The appellate/post-conviction process is complex, subtle, and varies from state to state. However, the general structure of the appellate process, specifically, goes as follows. The process begins after a final judgment is rendered in a lower trial court. If the defendant properly initiates an appeal within a certain timeframe, the appellate process can continue. This initiation includes properly filing a “notice of appeal” and a “record on appeal” on time.
In the first round of appeals (direct appeals), attorneys present briefs and oral arguments to a panel of judges. The judges hear the arguments, read briefs, and investigate the initial case record to determine if there should be a retrial, a reduction of penalties, or even if the case should be completely dismissed. During the direct appeal process, judges are most concerned about finding legal errors committed by the prosecutor or trial court. If the rights of the defendant were infringed, then the defendant may be deserving of a new legal outcome.
Even if the direct appeal is rejected, a defendant can still advance his or her case in the second round of appeals (Supreme Court), or by initiating a post-conviction claim. In post-conviction proceedings, the trial court re-investigates the initial case for negligence or wrongdoing committed by the defendant’s trial attorney. If the defendant’s trial attorney is found ineffective in his or her representation, there can be a retrial or a mitigation of sentence. Sometimes, even a plea bargain can be re-examined.
Likewise, if you, a friend, or a family member are serving time for a crime, and have discovered new facts about your initial case that could exonerate you, there may still be time for legal recourse. “Cold cases” can be re-opened when new evidence emerges that meets certain requirements. These are considered “newly discovered” claims. They would include, for example, DNA evidence leading to an exoneration.

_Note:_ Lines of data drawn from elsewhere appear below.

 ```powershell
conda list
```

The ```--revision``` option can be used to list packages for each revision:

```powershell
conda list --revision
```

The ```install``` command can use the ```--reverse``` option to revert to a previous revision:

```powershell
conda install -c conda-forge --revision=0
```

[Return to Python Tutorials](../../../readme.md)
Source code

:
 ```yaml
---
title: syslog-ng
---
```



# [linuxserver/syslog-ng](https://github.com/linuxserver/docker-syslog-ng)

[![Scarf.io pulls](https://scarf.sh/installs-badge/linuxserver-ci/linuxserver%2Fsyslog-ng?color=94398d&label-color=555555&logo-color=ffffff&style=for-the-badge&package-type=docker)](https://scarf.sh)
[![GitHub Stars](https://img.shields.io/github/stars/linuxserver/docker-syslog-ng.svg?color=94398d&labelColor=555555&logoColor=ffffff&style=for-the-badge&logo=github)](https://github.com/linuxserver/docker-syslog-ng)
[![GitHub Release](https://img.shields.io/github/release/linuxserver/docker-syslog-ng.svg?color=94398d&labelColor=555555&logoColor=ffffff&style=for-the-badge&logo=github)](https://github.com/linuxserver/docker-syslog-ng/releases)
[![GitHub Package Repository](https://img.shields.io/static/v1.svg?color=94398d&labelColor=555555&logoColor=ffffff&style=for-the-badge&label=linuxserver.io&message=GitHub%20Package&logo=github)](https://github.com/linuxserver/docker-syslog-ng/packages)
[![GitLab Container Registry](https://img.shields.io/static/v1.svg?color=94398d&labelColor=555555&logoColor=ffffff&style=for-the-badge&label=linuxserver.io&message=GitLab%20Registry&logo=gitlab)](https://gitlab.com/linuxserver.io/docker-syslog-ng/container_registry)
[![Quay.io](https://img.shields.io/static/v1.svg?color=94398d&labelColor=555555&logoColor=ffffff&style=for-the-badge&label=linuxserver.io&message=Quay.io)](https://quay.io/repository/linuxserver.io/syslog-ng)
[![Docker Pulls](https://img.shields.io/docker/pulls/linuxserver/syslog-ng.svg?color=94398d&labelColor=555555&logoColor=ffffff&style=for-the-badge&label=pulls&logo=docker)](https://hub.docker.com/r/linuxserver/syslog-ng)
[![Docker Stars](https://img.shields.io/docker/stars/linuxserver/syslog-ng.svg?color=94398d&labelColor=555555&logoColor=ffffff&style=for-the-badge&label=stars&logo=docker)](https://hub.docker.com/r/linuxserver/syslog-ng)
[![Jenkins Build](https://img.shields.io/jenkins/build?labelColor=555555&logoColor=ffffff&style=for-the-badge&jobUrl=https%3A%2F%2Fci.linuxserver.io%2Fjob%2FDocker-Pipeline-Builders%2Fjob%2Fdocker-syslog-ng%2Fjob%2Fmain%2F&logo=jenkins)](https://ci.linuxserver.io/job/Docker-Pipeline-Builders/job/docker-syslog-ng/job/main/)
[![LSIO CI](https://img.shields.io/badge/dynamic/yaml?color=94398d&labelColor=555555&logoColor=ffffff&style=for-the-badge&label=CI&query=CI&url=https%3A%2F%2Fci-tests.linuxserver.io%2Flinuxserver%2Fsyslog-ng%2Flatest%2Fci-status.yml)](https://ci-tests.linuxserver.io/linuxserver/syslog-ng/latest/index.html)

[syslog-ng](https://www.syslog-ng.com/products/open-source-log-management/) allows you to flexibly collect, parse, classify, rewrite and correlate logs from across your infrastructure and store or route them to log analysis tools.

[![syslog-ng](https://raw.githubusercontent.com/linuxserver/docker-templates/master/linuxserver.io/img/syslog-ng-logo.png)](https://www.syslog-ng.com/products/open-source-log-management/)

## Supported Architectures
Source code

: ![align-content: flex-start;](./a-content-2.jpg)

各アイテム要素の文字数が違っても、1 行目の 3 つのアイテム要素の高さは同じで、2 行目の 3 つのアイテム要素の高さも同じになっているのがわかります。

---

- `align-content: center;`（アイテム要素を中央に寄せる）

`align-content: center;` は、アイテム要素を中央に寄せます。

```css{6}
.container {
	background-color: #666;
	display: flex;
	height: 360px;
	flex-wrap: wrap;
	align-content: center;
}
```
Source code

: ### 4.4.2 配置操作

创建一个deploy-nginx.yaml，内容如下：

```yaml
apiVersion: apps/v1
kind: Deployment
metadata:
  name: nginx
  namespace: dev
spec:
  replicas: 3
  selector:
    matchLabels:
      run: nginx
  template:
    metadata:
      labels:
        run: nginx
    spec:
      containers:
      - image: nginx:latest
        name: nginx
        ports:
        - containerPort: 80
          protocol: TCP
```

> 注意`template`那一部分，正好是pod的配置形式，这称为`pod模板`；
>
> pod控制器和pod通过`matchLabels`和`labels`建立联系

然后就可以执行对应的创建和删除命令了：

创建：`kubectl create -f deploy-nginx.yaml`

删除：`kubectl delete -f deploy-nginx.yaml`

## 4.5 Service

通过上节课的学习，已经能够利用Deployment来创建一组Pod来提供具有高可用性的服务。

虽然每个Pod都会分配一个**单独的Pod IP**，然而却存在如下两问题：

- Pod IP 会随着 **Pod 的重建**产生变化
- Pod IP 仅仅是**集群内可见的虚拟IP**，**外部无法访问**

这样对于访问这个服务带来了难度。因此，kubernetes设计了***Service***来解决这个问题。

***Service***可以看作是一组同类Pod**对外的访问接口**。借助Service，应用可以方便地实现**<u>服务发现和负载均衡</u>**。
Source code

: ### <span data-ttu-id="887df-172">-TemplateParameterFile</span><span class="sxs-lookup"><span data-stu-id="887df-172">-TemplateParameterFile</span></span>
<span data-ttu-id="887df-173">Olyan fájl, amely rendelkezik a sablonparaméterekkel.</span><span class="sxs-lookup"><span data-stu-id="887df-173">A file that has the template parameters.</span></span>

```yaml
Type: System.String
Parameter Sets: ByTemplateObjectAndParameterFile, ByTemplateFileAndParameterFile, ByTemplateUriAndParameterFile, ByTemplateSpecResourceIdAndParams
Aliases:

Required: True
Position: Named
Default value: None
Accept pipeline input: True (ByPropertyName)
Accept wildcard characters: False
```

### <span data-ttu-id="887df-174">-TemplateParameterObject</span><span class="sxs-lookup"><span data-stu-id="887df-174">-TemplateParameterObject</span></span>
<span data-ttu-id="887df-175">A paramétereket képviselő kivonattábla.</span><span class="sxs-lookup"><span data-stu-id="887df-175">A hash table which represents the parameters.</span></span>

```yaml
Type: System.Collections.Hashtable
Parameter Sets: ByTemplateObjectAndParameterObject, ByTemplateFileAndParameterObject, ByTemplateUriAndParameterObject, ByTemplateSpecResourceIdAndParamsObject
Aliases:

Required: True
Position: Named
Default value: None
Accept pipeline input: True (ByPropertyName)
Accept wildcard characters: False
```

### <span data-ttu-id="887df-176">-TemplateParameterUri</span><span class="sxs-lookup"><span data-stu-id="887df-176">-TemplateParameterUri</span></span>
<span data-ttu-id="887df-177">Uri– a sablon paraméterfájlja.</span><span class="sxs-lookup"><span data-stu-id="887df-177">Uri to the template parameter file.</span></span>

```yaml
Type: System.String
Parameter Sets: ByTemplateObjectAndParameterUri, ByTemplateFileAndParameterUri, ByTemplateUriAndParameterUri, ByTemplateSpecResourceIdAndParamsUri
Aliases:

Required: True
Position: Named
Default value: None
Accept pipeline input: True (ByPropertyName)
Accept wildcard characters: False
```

Appeals and post-conviction cases are challenging, in that facts take on a different significance, depending on whether they are asserted in the direct appeal, or in a post-conviction proceeding. Additionally, the law is constantly changing and it can vary depending upon location. If you, are appealing your case or seeking a post-conviction review, you need an experienced lawyer to assert your rights and maximize your chance of a positive legal outcome. Why an appellate or post-conviction attorney, rather than any other lawyer? Because the law is constantly being changed by new appellate court decisions both locally and nationally. Your attorney must be someone who constantly tracks these emerging case precedents, and is skilled at researching and keeping up to date on the intricacies of criminal law, and the rules which are peculiar to appeals and post-conviction cases.